Luke Datson - OTA Clinical Lead

Man in a muted orange blazer is holding a happy baby

‘As a nurse, I’d found my little niche working behind the scenes on the logistical side of organ donation…and now as the Clinical Lead for OrganMatch, I find it rewarding to say that I’ve helped to move organ donation into the 21st century’ 

- Luke Datson

As told by Luke Datson, The Organ and Tissue Authority

I feel like I've followed in my father's footsteps. Dad used to work as a microbiologist in pathology, before transitioning into health IT and systems development. It’s almost exactly the path I’ve taken in my career, moving from almost 20 years of nursing work into my current role as a Clinical Lead for OrganMatch with the Organ and Tissue Authority. I think he’s quite proud. 

In 2018 I was asked to be involved as a subject matter expert in an emerging organ matching system called OrganMatch 

At the time, I’d been working in Donation Coordination roles with DonateLife since 2013 both in South Australia and New South Wales. I found my niche area working behind the scenes on the logistical side of organ donation in New South Wales.

With my background in Intensive Care Nursing and Donation Coordination, I joined the OrganMatch project to share my unique insights. I spent time working with developers to scope, build and test a new system that would go on to completely modernise and streamline the organ donation and transplantation process.

With the implementation of OrganMatch in 2019, we’ve optimised the way that organs and transplant recipients are matched today.
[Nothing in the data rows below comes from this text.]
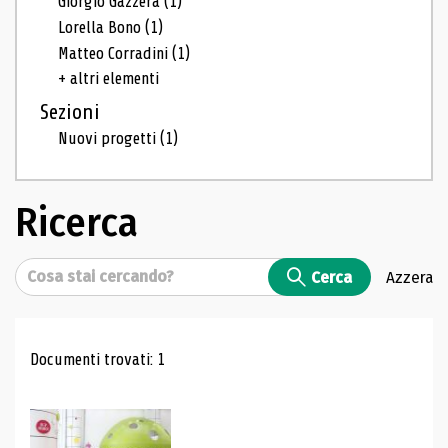
Giorgio Gazzera
(1)
Lorella Bono
(1)
Matteo Corradini
(1)
+ altri elementi
Sezioni
Nuovi progetti
(1)
Ricerca
Cerca
Cerca
Azzera
Risultati di ricerca
Documenti trovati: 1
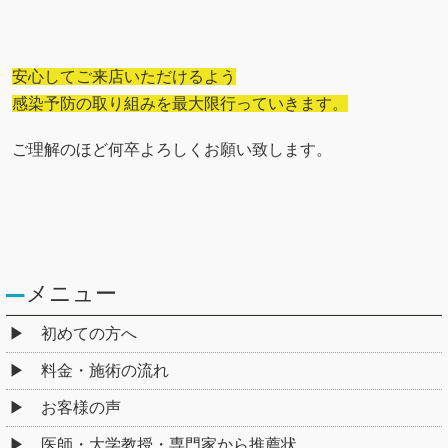
安心してご来店いただけるよう
感染予防の取り組みを最大限行っていきます。
ご理解のほど何卒よろしくお願い致します。
メニュー
初めての方へ
料金・施術の流れ
お客様の声
医師・大学教授・専門家から推薦状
Instead of a blood-in-blood matching that’s done in a laboratory, we now have a virtual matching system.

The old system from 1999 involved sending the donor’s blood to a laboratory where the recipient’s blood is stored. Technicians would essentially mix the blood in a test tube, and observe whether it sticks together or bounces off, to indicate whether the recipient was a good match or not.

OrganMatch is a computer-based program that now allows us to find a match virtually.

It’s one big system with three different portals that talk to each other. There’s the donation portal, the laboratory portal, and then the transplantation portal.

OrganMatch holds the blood type information and DNA information of recipients on the waitlist. When consent for organ donation has been provided by a potential donors family, OrganMatch will take the donor’s tissue typing lab results and the system runs a virtual match against the recipients in the system.

I was approached by the Organ Tissue Authority in 2022 to continue my work with OrganMatch and took on the role of Clinical Lead for the Organ and Tissue Authority. My main focus today is to work with our developers to make sure that the system we're building is effective followed by implementing the change in process to the clinicians it will impact.

With these new changes to the organ matching system, I’ve seen such an improvement in our process now that we’ve cut down the time it takes to find a match. Therefore, improving outcomes for all.

Because of the speed at which we can do these matches, we’ve decreased the amount of time that the donor is required to wait in the intensive care unit before going into the operating theatre, taking the pressure off families, and off the hospital.

Looking to the future, we’re excited to continue to innovate and move away from the old-school ways of manual documentation and sending emails to coordinate a donation. We hope to create a secure cloud-based system, where OrganMatch will be accessible anywhere as long as you've got a computer and have been approved for access, of course.

I find it rewarding to say that I’ve helped to move organ donation into the 21st century. In a way, I’m helping to save lives by doing work in the background, helping people I’ve never met, in a way they might not ever understand. I like that I can be a little silent partner in this process.